* Aim of the task *
Repeat word for word the part of the school-peers passage below that starts at the words "Most wouldn't be" and stops after the words "in the papers.".

* Selected extract *
++++++++

In elementary school, we had thought were we plenty wild and rowdy.
But, by the standards set by the kids from the outlying areas, we were all well behaved, privileged, ladies and gentlemen who believed in the system. (The kids from the university run K-8 "laboratory school" who joined us a couple of years later because there were no private high schools within forty-five minutes drive didn't know how to function in a rigid public school bureaucracy, but were good hearted for the most part.) Our fights were light hearted and waged fists. Their's were serious, culture of honor duels waged by boys who picked fights intended to prove their manhood, and inflict serious damage, often with some sort of weapon (although almost never firearms in junior high school). We knew how to make model rockets. They knew how to make pipe bombs. One girl from their side of the tracks in my school at the time was pregnant at age thirteen.
I didn't realize it at the time, but the kids from the outlying areas actually belongs to two distinct cultures with many superficial similarities, rather than the one it had seemed to be at the time because both had similar musical tastes, similar clothes, the same bus routes, a shared animosity towards city kids, and similar versions of not quite standard upper middle class English.
Many were the peers of Vance's much older brother - "white trash" who worked blue collar jobs for low wages, lived in mobile homes ("trailers") or small houses in ill repair in the outlying areas, who had poor work habits, violent tempers, mean dogs, a vague, mostly unchurched Christianity, a propensity to drink to much, little respect for the educational process from parents or children, and a wealth of resentment and racial animosity.
The rest were career farmers who had owned their land for generations. They were relatively more affluent (basically middle class), observantly Evangelical Christian, more industrious, less volatile, taciturn, and socially as well as politically conservative. They made the Future Farmers of America and the Future Homemakers of America the biggest clubs in school, participated in 4-H, football and cheer squads, took vocational agricultural classes on topics from growing crops to welding to balancing books, drove pickup trucks and muscle cars to school, and made more money than anyone else in school working adult jobs at adult pay during summers, vacations and other free time on family farms. They rode horses and raised prize pigs and pumpkins.
Most wouldn't be going to college, so these were their glory days and while their parents resented what they saw as a school district catering to city kids, they also treasured their children's high school feats that would get their kids in the papers.
Vance's peers were my enemies for the two years of junior high school and three years of high school I shared with them (I spent my junior year abroad).
Vance's peers were the band of brothers who beat up my friend and I as we walked home on the railroad tracks. The main bully who targeted his rage at me later ended up in federal prison for stealing Social Security checks from mailboxes and trying to use them. His family's primary occupation for half a dozen brothers, the adults and other hangers on was a Christmas tree farm in season, and cutting down unwanted trees and branches the rest of the year.

++++++++

* Dataset extract *
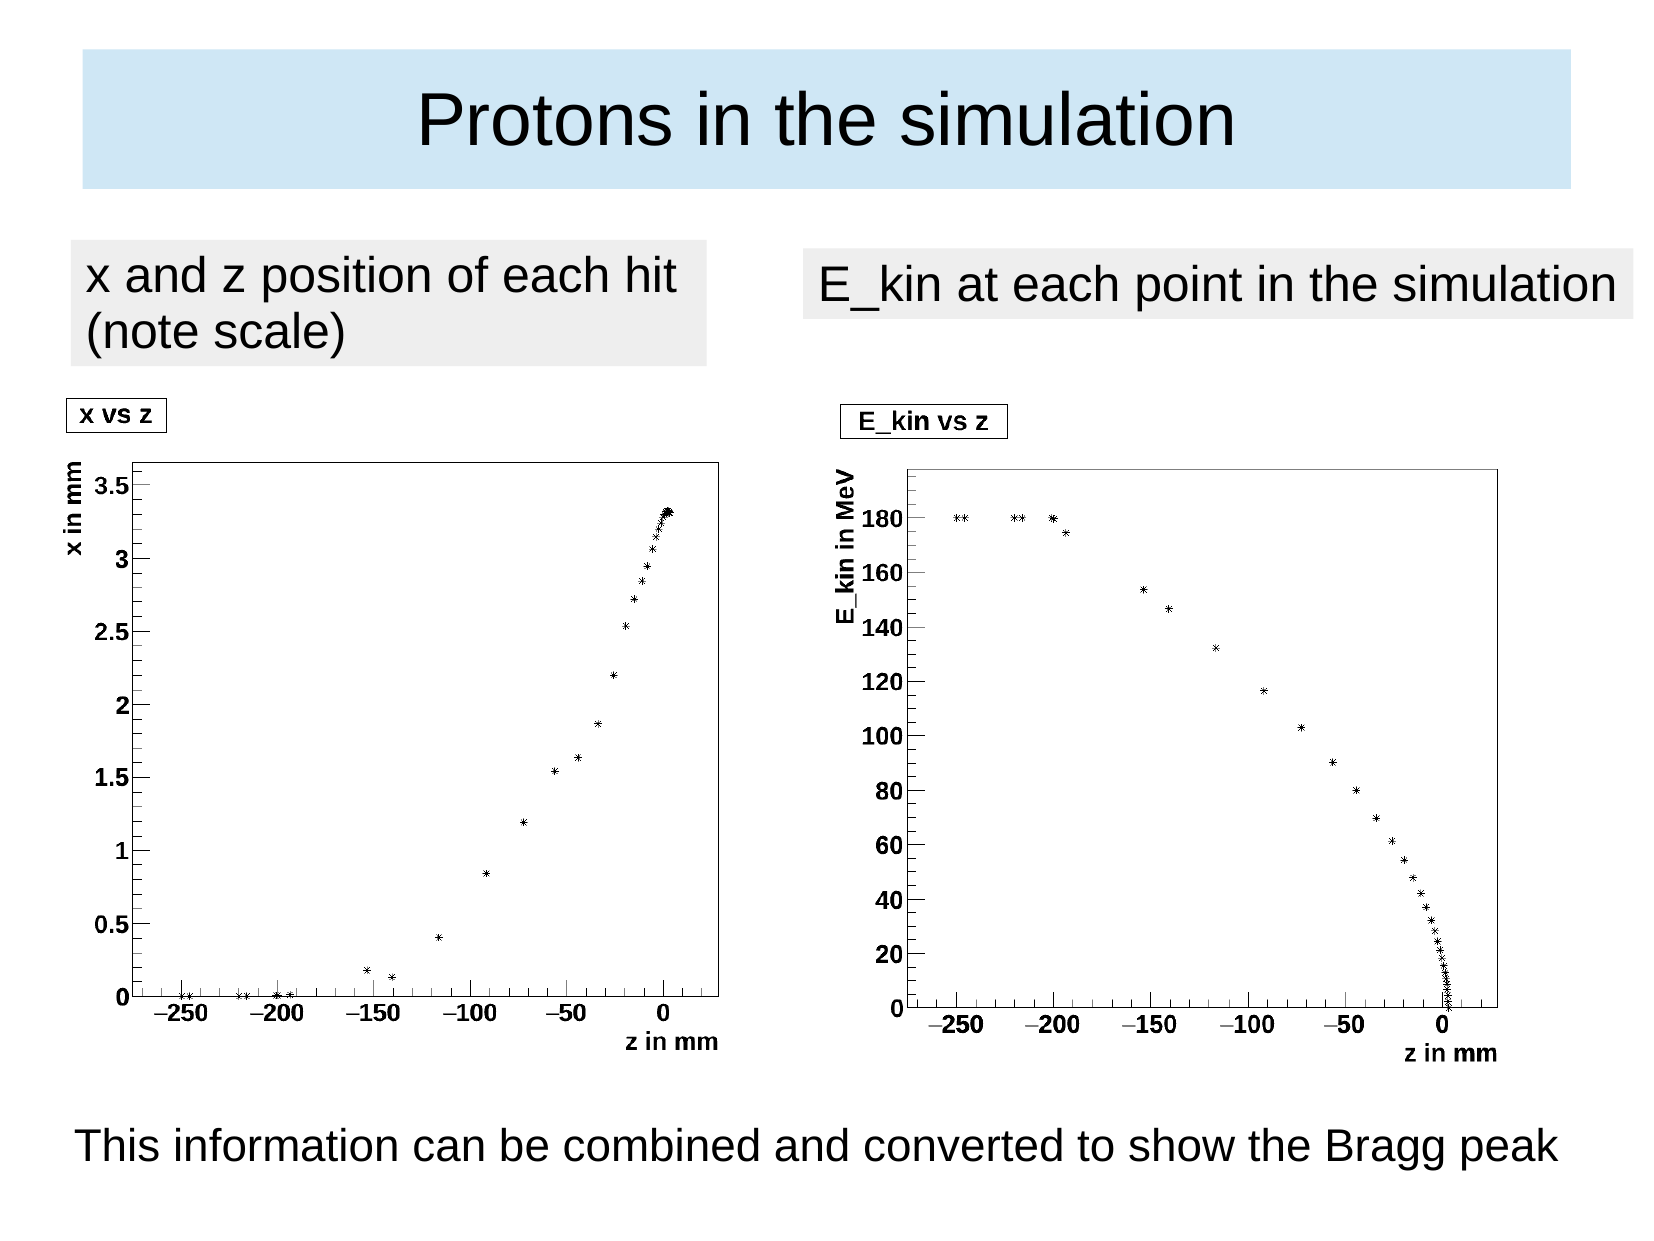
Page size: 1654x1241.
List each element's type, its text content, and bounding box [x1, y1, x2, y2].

title Protons in the simulation [82, 49, 1571, 189]
text_box x and z position of each hit (note scale) [70, 239, 707, 367]
picture [59, 395, 791, 1063]
picture [833, 401, 1571, 1075]
text_box This information can be combined and converted to show the Bragg peak [59, 1112, 1575, 1179]
text_box E_kin at each point in the simulation [803, 248, 1634, 319]
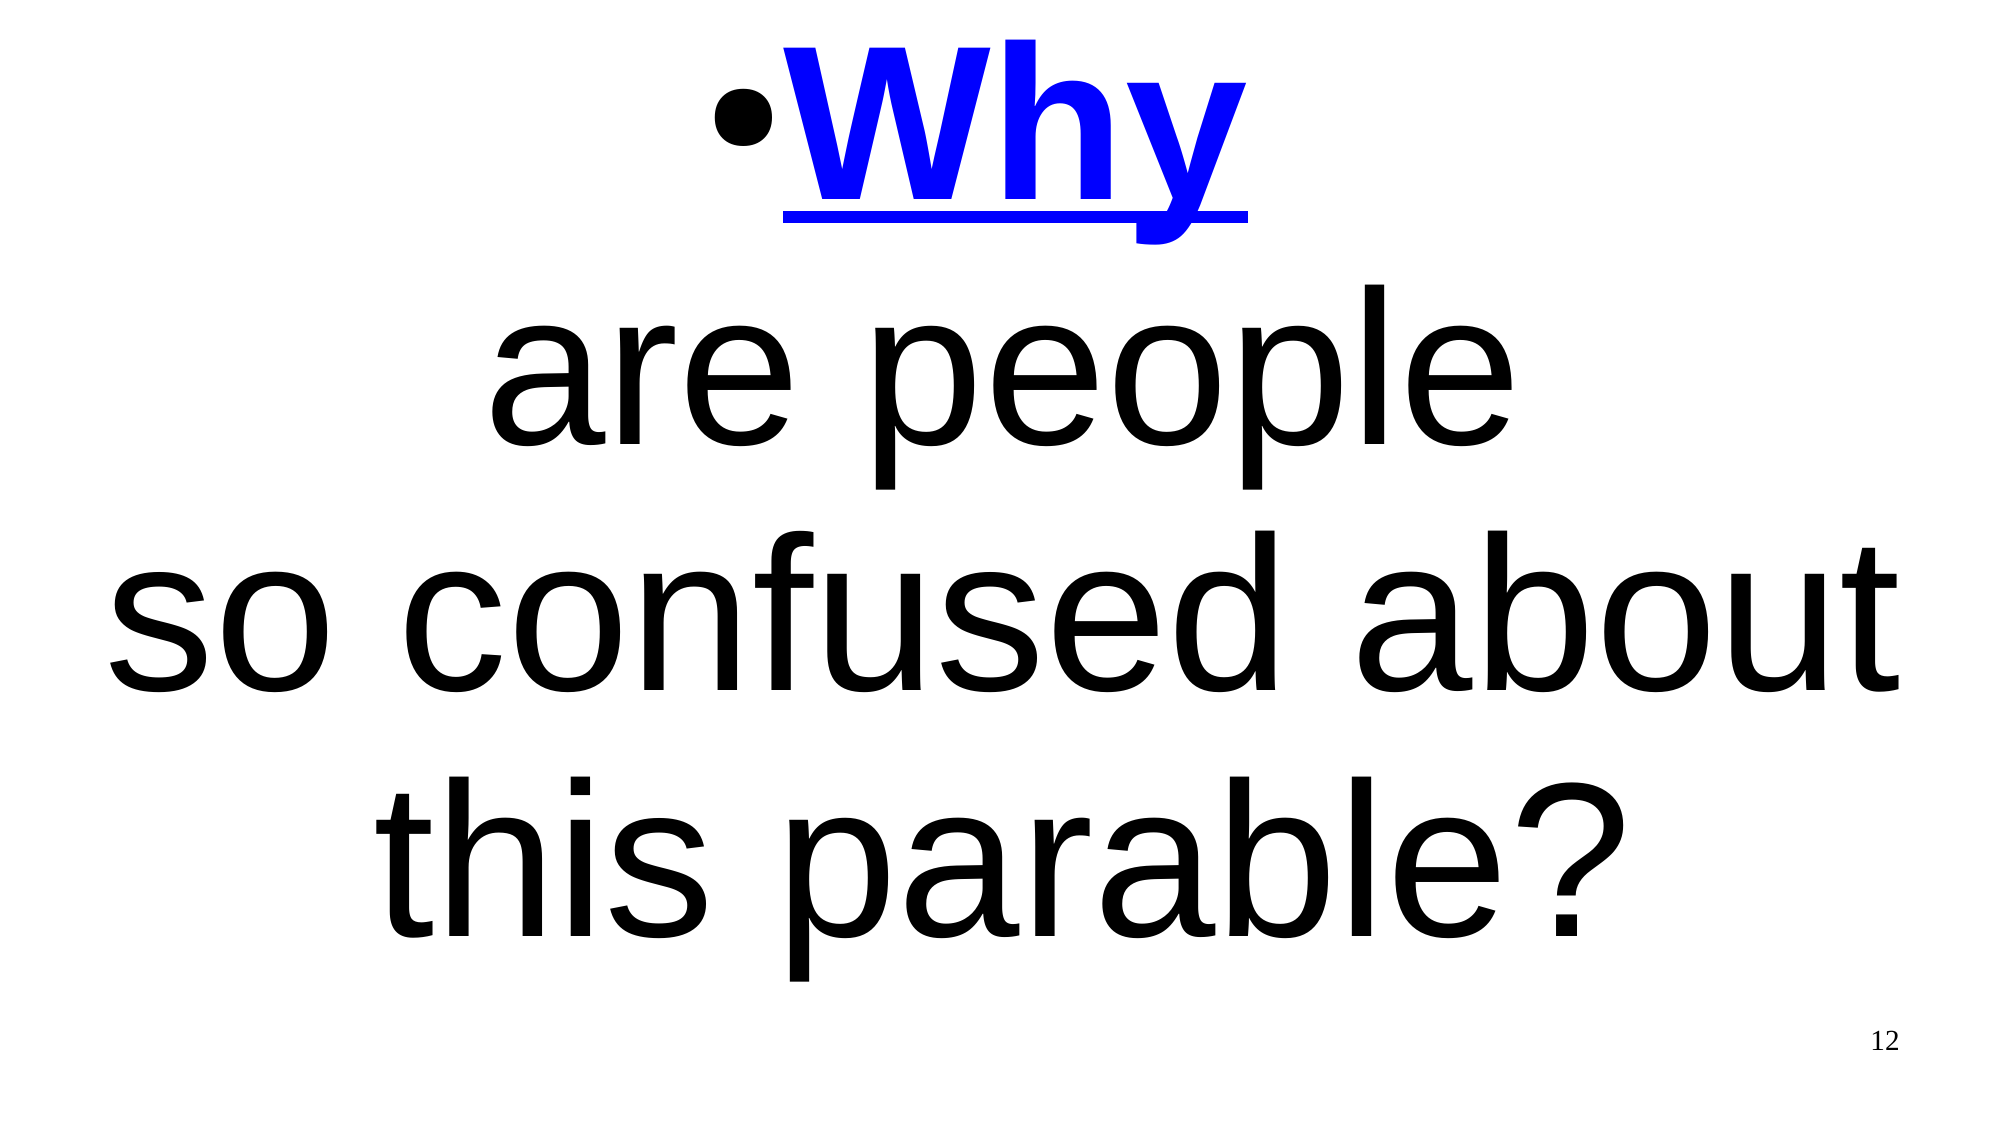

++++++++

* Worked answer *
Most wouldn't be going to college, so these were their glory days and while their parents resented what they saw as a school district catering to city kids, they also treasured their children's high school feats that would get their kids in the papers.